Mickens returned to The Tablet beginning in 2005, where he has written both reported news stories from the Vatican and a popular column, known as "Letter from Rome."

Catherine Pepinster, Tablet editor, referred to that letter last fall as "one of our most popular regular features," according to the publication's readers' surveys, when introducing Mickens at a talk in London.

The Tablet initially suspended Mickens following a British blog post that criticized a comment he made on Facebook to a picture showing Cardinal Loris Capovilla, an Italian prelate who served as the papal secretary to Pope John XXIII.

Pope Francis made Capovilla a cardinal along with 18 other prelates in a ceremony Feb. 22 at the Vatican.
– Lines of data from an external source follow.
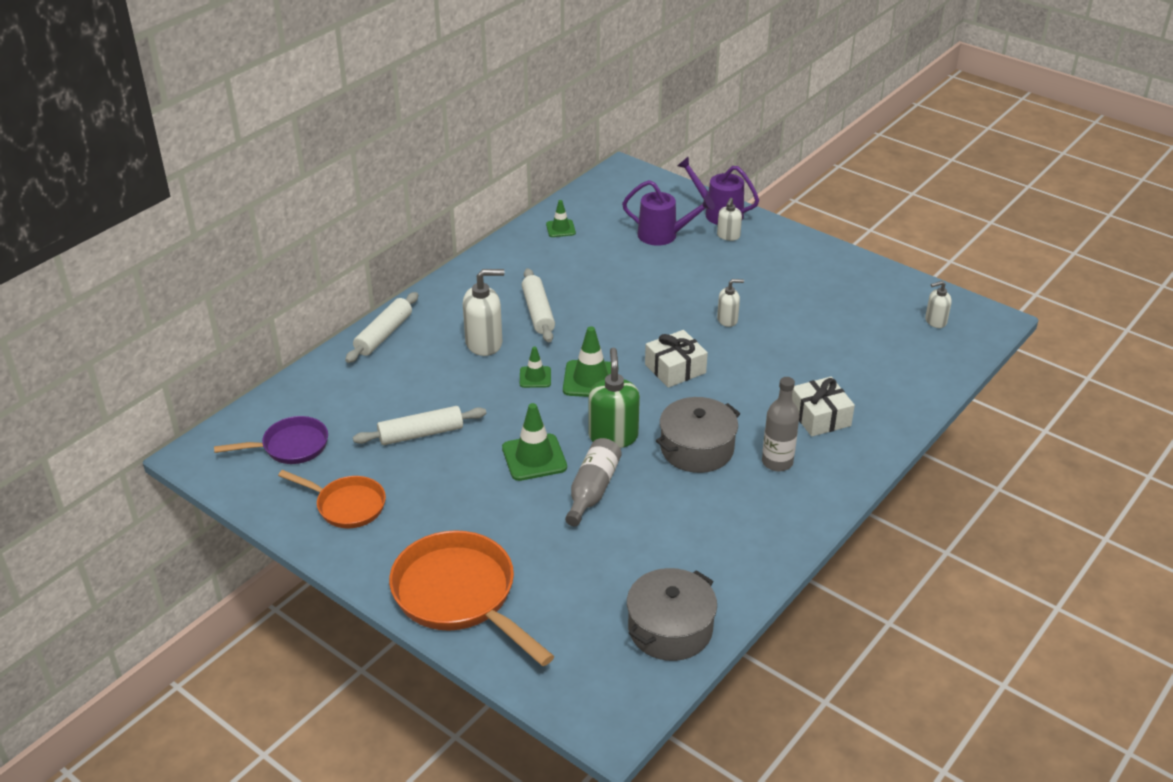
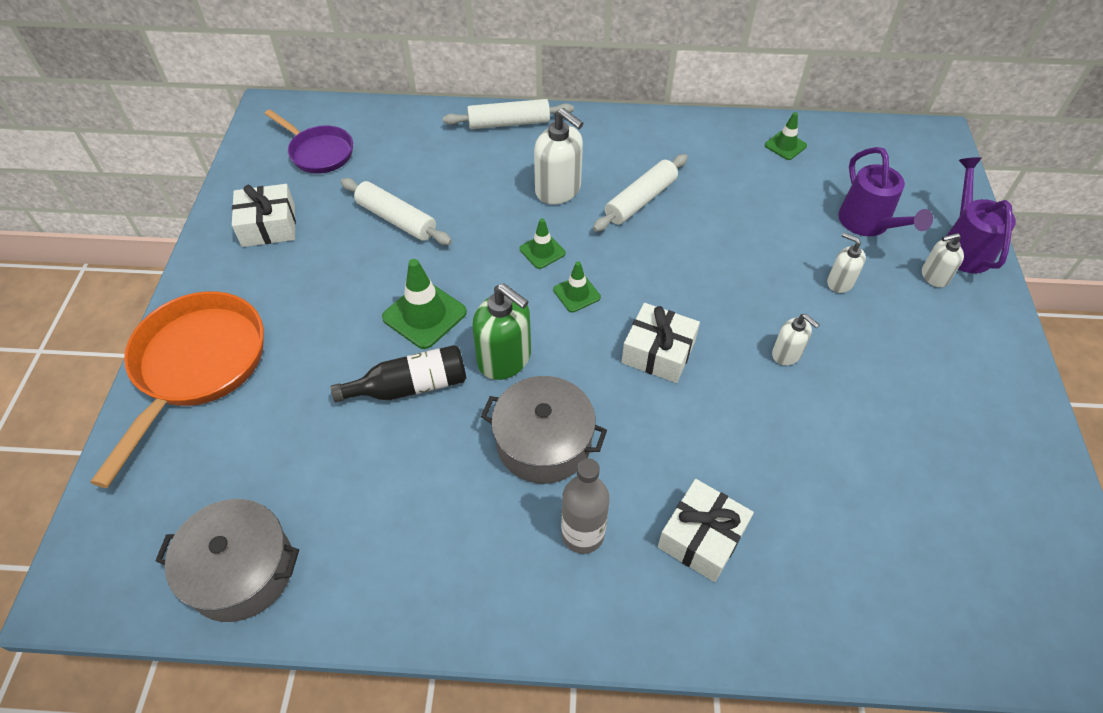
camera: 55 degrees right, 15 degrees up
(346, 505) = (269, 226): orange pan -> white gift
(590, 379) = (576, 293): green traffic cone -> green traffic cone, size x0.59
(592, 490) = (410, 386): grey bottle -> black bottle
(613, 436) = (505, 359): green soap dispenser -> green soap dispenser turned 75 degrees clockwise
(935, 321) = (1021, 578): white soap dispenser -> white soap dispenser (839, 282)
At 98, the Italian is the oldest member of the College of Cardinals.

In the Facebook comment, Mickens wrote: "This should have happened a long time ago." Apparently referring to both Capovilla and to retired Pope Benedict XVI, the former Cardinal Joseph Ratzinger, Mickens continued: "Do [you] think he'll make it to the Rat's funeral?"

Damian Thompson, a columnist and blogger for Britain's Daily Telegraph, made the first posting of the comment March 24, calling it part of a "disgusting exchange." Thompson then repeatedly tweeted links to his blog post in subsequent days, sometimes misconstruing Mickens' comment with the comment of another person on the photo.

In its first announcement of Mickens' suspension, The Tablet simply stated in a tweet that Mickens had been suspended "following a comment on Facebook." It said "an enquiry is underway."

The magazine has not since given more details about that enquiry.

Other longtime Catholic journalists expressed anger with the announcement Thursday. In one example, Religion News Service's national reporter, David Gibson, responded to The Tablet's tweet: "Shameful decision by the Tablet. The charges were false. Your loss."

While Mickens has not announced whether he will be writing for another publication, he is expected to continue providing regular commentary on television for the British broadcaster BBC, the Australian Broadcasting Corporation, and the Irish broadcaster RTE.